Tuesday, 29 September 2009

Arrivals rise 10pc in August, but data masks downturn



Photo by: Steve Finch
Foreign tourists visit Angkor Wat last month. Government figures for August showed a 9.98 percent rise in arrivals, but analysts said the gains were came courtesy of low-spending day-trippers.

Tourism in 2009


Arrivals up to end of August by type of transport with the percentage change year on year:


Air 730,936 -13.03pc
Land 562,867 +20.54pc
Sea 54,062 +15.03pc
Total 1.42m +1.37pc
Source: Ministry of Tourism


Post by CAAI News Media

TOURISM arrivals climbed again in August, but analysts warned that the data did not signify a recovery in the sector, with the gains mostly coming from visitors crossing overland borders rather than air arrivals from the higher-spending developed world.

Last month 171,668 foreigners came to Cambodia, Minister of Tourism Thong Khon said Monday at an inauguration ceremony for a new ministry building in Phnom Penh, a 9.98 percent rise on last August when the Kingdom received 156,098 overseas tourists.

“We can determine that Cambodian tourism is recovering due to a rebound from the global financial crisis,” the minister said.

August’s rise in tourists follows a 10.35 percent annualised increase for July after the previous six months of 2009 all saw year-on-year decreases in arrivals.
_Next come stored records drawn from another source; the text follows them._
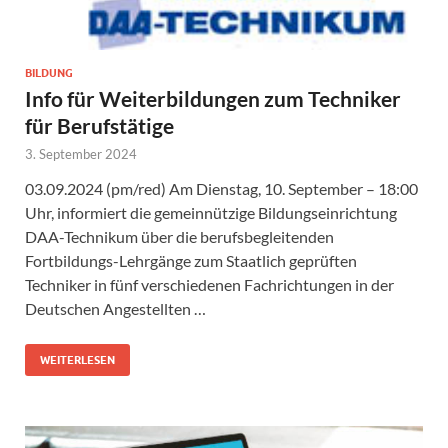
BILDUNG
Info für Weiterbildungen zum Techniker
für Berufstätige
3. September 2024
03.09.2024 (pm/red) Am Dienstag, 10. September – 18:00
Uhr, informiert die gemeinnützige Bildungseinrichtung
DAA-Technikum über die berufsbegleitenden
Fortbildungs-Lehrgänge zum Staatlich geprüften
Techniker in fünf verschiedenen Fachrichtungen in der
Deutschen Angestellten …
WEITERLESEN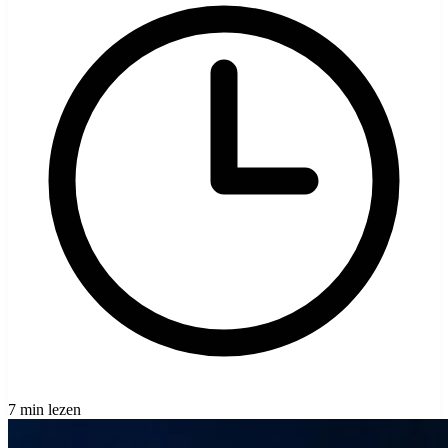
7 min lezen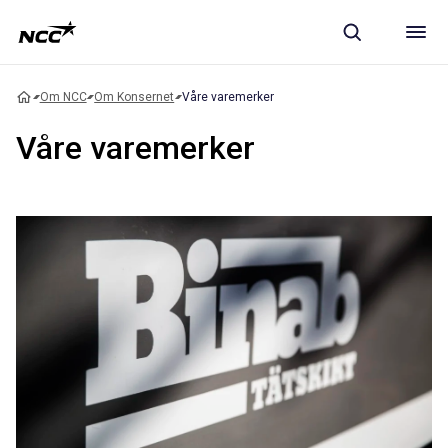
Om NCC
Om Konsernet
Våre varemerker
Våre varemerker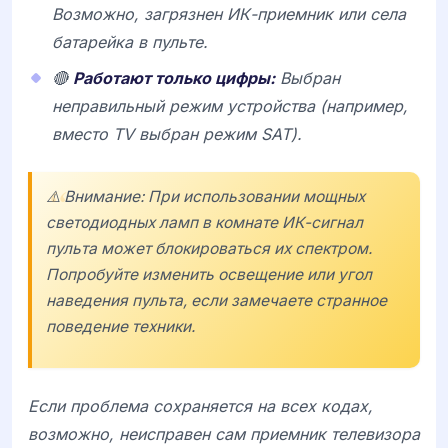
Возможно, загрязнен ИК-приемник или села
батарейка в пульте.
🔴
Работают только цифры:
Выбран
неправильный режим устройства (например,
вместо TV выбран режим SAT).
⚠️ Внимание: При использовании мощных
светодиодных ламп в комнате ИК-сигнал
пульта может блокироваться их спектром.
Попробуйте изменить освещение или угол
наведения пульта, если замечаете странное
поведение техники.
Если проблема сохраняется на всех кодах,
возможно, неисправен сам приемник телевизора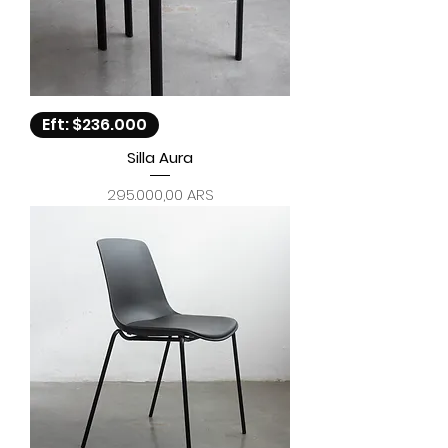
Eft: $236.000
Silla Aura
Precio
295.000,00 ARS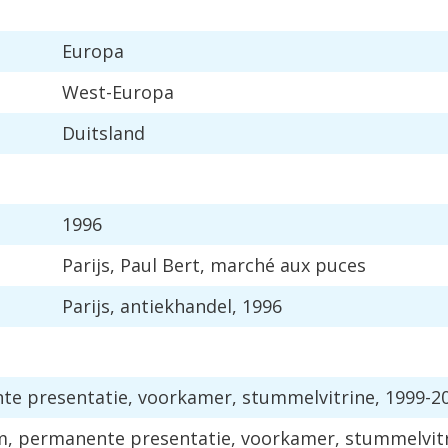
Europa
West
-
Europa
Duitsland
1996
Parijs
,
Paul
Bert
,
march
é
aux
puces
Parijs
,
antiekhandel
,
1996
nte
presentatie
,
voorkamer
,
stummelvitrine
,
1999
-
2
m
,
permanente
presentatie
,
voorkamer
,
stummelvit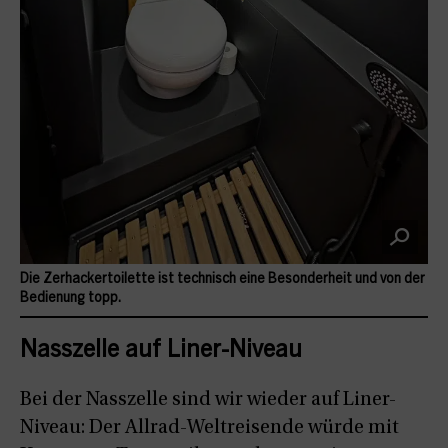
Die Zerhackertoilette ist technisch eine Besonderheit und von der
Bedienung topp.
Nasszelle auf Liner-Niveau
Bei der Nasszelle sind wir wieder auf Liner-
Niveau: Der Allrad-Weltreisende würde mit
For the first eight months of this year, tourist numbers rose 1.37 percent compared with the same period last year, Thong Khon said Monday.

However, the figures mask the fact that high-spending tourists from areas including Europe are still in decline as the developed world struggles to recover from the global economic crisis, and that gains in visitors were made largely in regional tourists, said Kong Sopearak, director general of the ministry’s statistics office.

“Although we see the number of tourists from the region has increased, they do not spend much during their visit,” he said.

The ministry’s latest figures showed a 13 percent slide in air arrivals in the first eight months of 2009 year-on-year, whereas land arrivals were up 20.54 percent: Visitors from Vietnam rose 43.66 percent and from Laos a staggering 126.29 percent over the same period. Overall day arrivals climbed more than 50 percent in the first eight months of this year, the figures showed.

Visitors from the United States increased slightly, by 2.26 percent in the first eight months, and from the United Kingdom 15.1 percent more visitors came to Cambodia during the same period.

However, Japanese visitors were down 14 percent, and those from South Korea – previously the top visitors to Cambodia – slid 31.23 percent up to the end of August this year, the data showed. Visitor numbers from Australia were also down – 5.38 percent during the same period.

“It just declined by country – our main tourist markets are still doing well,” said Kong Sophearak.

However, an International Monetary Fund (IMF) delegation to Phnom Penh last week said recent figures, if taken at face value, painted a distorted picture of what would appear to be a tourism recovery in the Kingdom.

The IMF projected a contraction for the tourism sector in the second half of the year at a press briefing last week, citing a double-digit decline in air arrivals and reports from hotel operators of a “sharp reduction” in occupancy rates and forward bookings that are “sharply down” from last year.

“We don’t have a lot of reason to be optimistic with regards to near-term performance in this sector,” said David Cowen, deputy division chief at the IMF’s Asia and Pacific Department.

Headline arrival numbers were a poor gauge of tourism sector fortunes, he said, as an increase in same-day arrivals had masked a drop in tourists from key countries including South Korea and Japan.

“Tourism is up but driven by regional tourists, particularly from Vietnam where the waiver of visa fees has made it an attractive destination,” he said. “Air arrivals are down and air arrivals are typically going to bring you higher-spending tourists.”

Despite the IMF forecast, the Cambodian Association of Travel Agents (CATA) said Monday that it remained optimistic about the rest of the year.

“Although [tourist numbers] merely went up just over 1 percent … it is better than a drop…. It is a good sign,” said CATA President Ang Kim Eang, referring to the first eights months of 2009. “I think our sector will get better over the next few months because the global economy is now in recovery.”